--- START ---

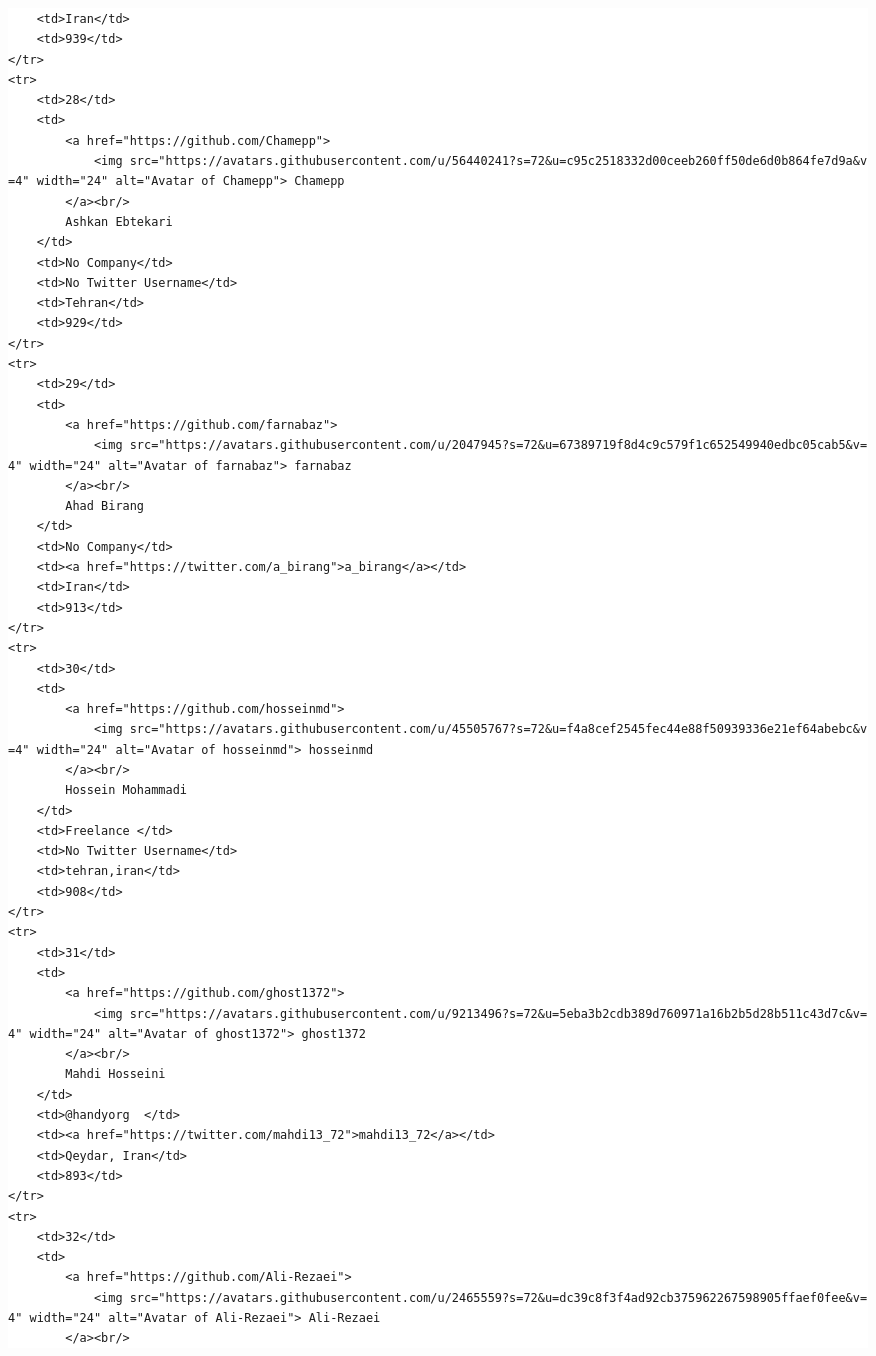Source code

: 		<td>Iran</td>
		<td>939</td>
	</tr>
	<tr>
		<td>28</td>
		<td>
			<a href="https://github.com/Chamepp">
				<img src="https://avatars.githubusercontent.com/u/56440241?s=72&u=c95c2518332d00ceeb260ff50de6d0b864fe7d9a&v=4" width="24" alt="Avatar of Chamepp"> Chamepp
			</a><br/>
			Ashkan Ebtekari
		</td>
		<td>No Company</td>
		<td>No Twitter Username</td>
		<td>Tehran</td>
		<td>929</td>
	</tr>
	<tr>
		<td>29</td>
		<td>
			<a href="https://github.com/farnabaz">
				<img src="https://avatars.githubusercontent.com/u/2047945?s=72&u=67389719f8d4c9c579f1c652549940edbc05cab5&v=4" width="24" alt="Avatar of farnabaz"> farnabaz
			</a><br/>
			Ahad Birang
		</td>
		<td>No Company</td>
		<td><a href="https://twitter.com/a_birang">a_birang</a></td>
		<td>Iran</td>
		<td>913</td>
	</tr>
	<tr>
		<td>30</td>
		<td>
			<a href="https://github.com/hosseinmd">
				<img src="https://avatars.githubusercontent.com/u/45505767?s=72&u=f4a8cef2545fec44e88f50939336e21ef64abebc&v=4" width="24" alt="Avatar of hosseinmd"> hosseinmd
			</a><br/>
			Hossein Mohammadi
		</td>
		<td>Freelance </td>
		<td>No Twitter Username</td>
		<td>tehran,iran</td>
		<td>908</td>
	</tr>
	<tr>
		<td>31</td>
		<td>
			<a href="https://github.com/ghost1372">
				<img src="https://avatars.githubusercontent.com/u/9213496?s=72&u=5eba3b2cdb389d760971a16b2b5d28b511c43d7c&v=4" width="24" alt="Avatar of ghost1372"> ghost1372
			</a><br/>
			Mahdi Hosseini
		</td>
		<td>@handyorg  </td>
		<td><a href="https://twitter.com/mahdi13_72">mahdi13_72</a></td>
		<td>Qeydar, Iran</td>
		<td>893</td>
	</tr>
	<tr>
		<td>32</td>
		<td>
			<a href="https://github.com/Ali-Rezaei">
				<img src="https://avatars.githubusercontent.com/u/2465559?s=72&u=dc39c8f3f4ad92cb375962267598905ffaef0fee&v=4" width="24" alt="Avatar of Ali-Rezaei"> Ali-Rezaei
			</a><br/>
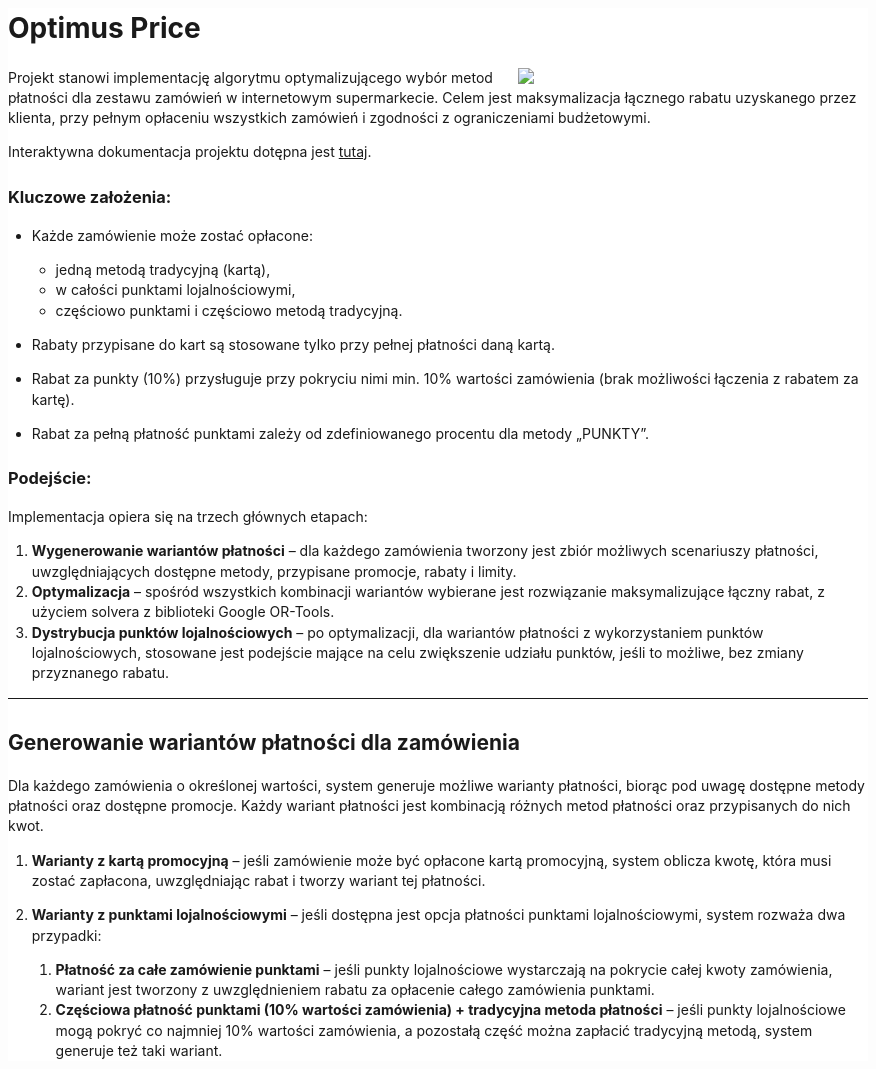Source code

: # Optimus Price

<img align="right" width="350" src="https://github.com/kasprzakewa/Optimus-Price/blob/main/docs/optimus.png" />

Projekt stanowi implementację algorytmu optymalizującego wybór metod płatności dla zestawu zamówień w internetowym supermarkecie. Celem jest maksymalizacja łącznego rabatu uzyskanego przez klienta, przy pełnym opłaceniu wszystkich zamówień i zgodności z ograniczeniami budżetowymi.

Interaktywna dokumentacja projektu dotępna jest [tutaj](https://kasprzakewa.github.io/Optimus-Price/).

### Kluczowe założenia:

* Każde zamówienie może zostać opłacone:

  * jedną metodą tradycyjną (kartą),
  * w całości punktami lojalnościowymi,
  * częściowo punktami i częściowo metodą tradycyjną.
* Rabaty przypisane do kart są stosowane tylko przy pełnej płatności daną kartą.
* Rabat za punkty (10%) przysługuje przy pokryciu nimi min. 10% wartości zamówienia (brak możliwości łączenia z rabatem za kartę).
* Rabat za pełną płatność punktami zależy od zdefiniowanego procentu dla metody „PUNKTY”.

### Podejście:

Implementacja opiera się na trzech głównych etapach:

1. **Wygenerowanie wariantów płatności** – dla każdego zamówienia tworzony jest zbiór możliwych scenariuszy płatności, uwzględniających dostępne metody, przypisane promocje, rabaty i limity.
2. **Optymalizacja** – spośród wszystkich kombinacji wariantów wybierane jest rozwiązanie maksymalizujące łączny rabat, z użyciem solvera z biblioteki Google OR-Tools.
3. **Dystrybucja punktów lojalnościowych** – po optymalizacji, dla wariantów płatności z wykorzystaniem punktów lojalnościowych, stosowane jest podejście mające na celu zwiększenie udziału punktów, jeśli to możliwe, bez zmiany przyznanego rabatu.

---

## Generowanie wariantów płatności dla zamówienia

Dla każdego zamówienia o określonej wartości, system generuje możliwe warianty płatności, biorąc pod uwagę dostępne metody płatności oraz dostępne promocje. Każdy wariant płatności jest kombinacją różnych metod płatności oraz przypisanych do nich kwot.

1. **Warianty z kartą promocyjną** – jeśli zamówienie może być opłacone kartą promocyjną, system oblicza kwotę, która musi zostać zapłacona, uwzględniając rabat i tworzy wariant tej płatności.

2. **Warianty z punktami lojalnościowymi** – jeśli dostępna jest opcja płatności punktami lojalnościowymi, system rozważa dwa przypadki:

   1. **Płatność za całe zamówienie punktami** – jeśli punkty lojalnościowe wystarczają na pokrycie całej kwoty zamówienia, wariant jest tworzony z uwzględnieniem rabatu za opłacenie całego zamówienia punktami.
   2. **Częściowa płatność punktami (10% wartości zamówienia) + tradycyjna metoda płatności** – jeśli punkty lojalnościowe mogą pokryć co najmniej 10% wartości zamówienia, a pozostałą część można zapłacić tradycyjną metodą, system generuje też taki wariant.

--- END ---

What to produce: Find every line in the listing above that contains the word "tworzony" and copy each one in full. Case matters.

Result for this task:
1. **Wygenerowanie wariantów płatności** – dla każdego zamówienia tworzony jest zbiór możliwych scenariuszy płatności, uwzględniających dostępne metody, przypisane promocje, rabaty i limity.
   1. **Płatność za całe zamówienie punktami** – jeśli punkty lojalnościowe wystarczają na pokrycie całej kwoty zamówienia, wariant jest tworzony z uwzględnieniem rabatu za opłacenie całego zamówienia punktami.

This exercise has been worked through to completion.